Besides, when I was pregnant eons ago I MOWED THE LAWN on the day I was due and weeded the garden, knowing that it wouldn’t get done while I was gone and that I’d be lucky if my house wasn’t a big drunken party the whole time I was in the hospital.  I’ve folfed during the 40th week.  Hiked.  Walked miles.

And now I mop the floor and sit down for 5 minutes out of breath and I’m so stiff when I get up that people laugh at me.

When I stand up for longer than 5 minutes I feel like the whole thing is pushing so hard on my bladder and other parts and I try to support my overhang with my hands but I just really want to lay down.

I would love to exercise, but coming up the stairs in my house causes me to pant and sit down for a little while.
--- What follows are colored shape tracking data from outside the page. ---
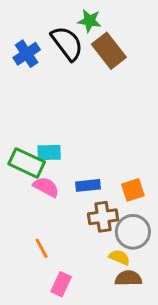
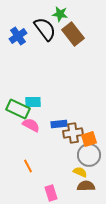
orange square: (133, 190) -> (89, 139), moved
brown cross: (103, 217) -> (73, 133), moved
pink rectangle: (61, 284) -> (51, 193), moved, turned -42

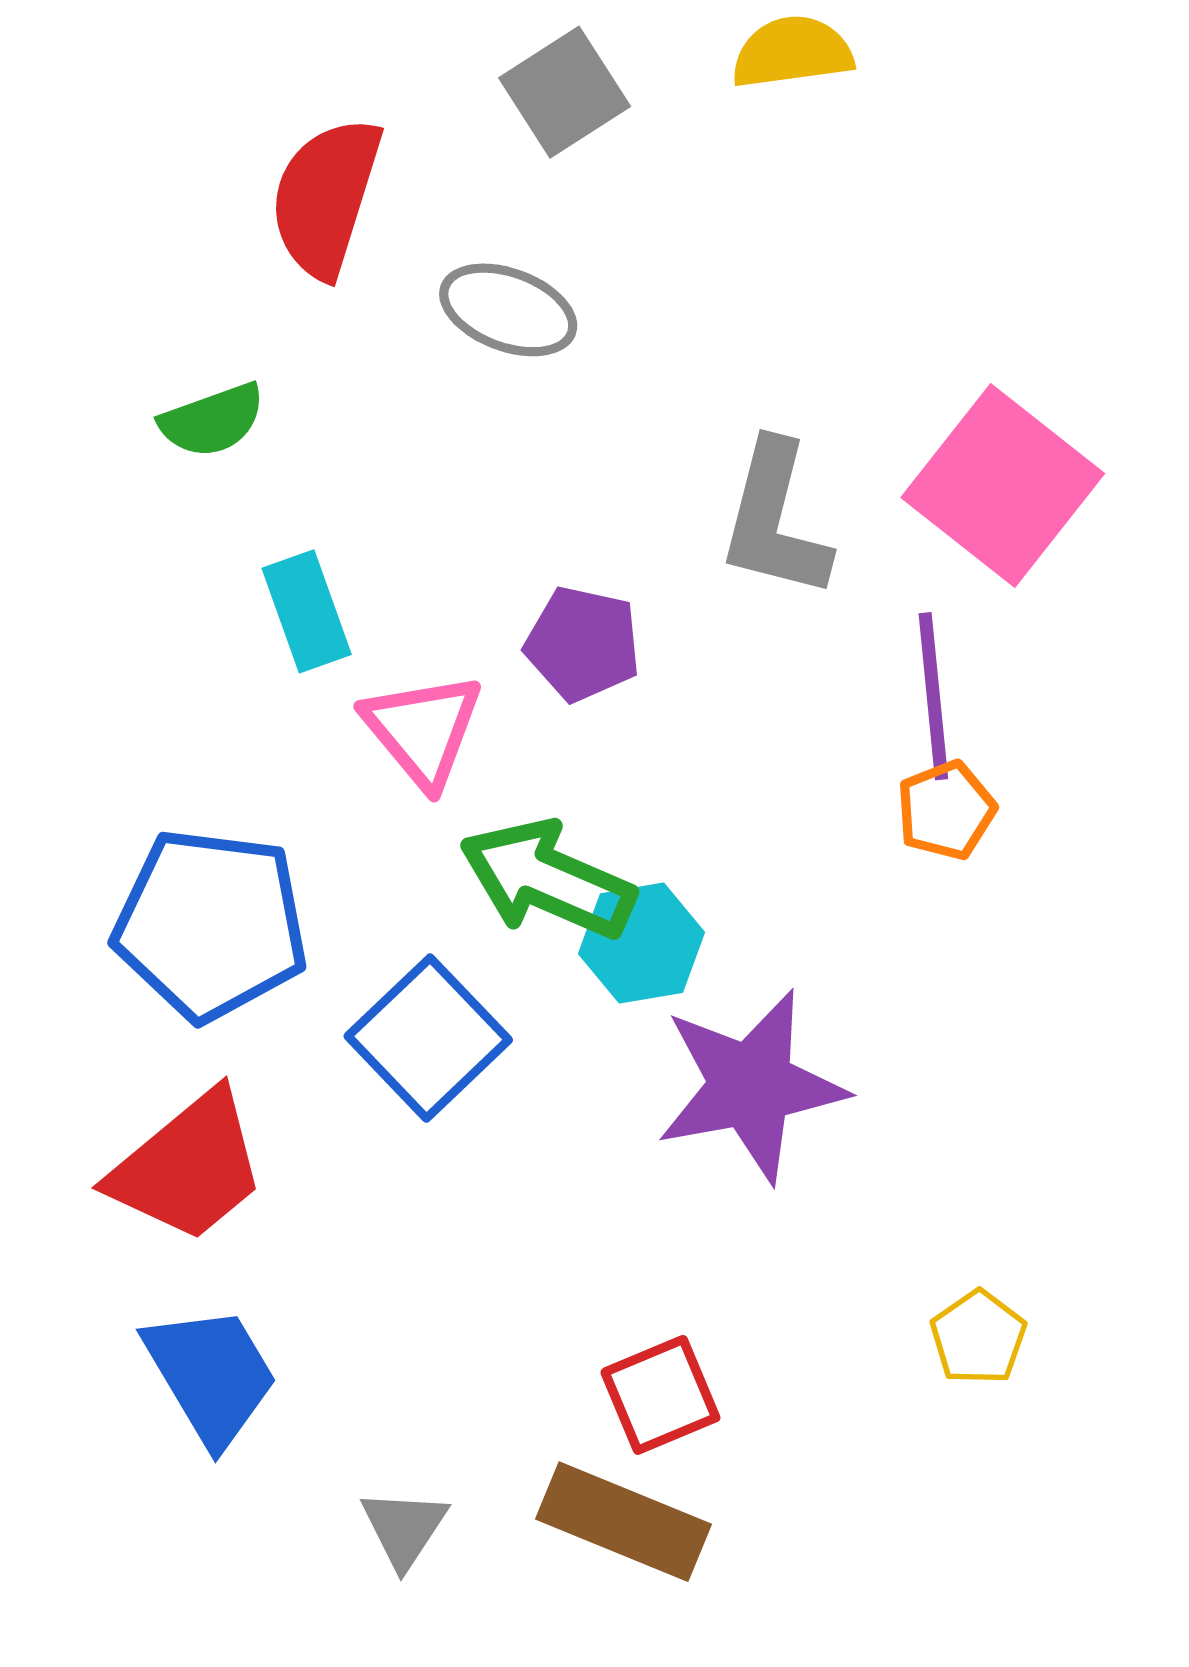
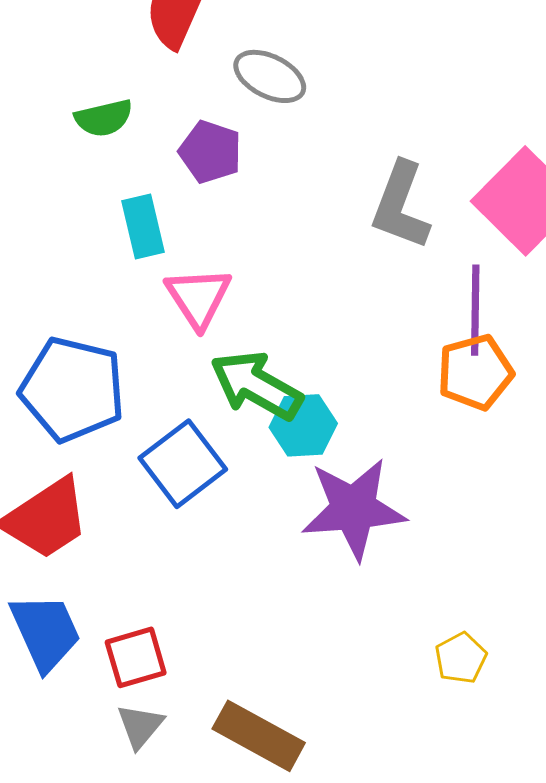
purple pentagon: (583, 644) -> (210, 152), moved
orange pentagon: (946, 810) -> (475, 372), size x1.4
red square: (660, 1395) -> (136, 657), moved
I am trying to be patient with everyone in my house, but when they can’t find the ENORMOUS trash can in the kitchen or when they wander around in pajamas for days at a time watching Malcolm in the Middle on Netflix I get cranky.  It’s not that I don’t WANT to take an empty carton of orange juice out of the refrigerator that indicates that I was in such a hurry to start the day that I couldn’t take the time to turn around and toss it into the ENORMOUS trash can.  It’s that every movement takes up that much more of my energy.  It’s not that I don’t want to pick up the sweatshirts left dramatically all over the house in various poses of I had to take it off quickly because it was on fire, MOM.  It’s that sometimes I get stuck when I bend my knees to pick something up and no one wants to hear the grunting noise I involuntarily make when I bend at the waist.  It’s not the I mind cleaning out dirty dishes of half eaten cereal that say My sweatshirt was on fire so I left my breakfast and threw it  on the floor on my way to the snowbank.  It’s that there are moments when the sight of food makes me want to vomit and then who’s going to clean that up?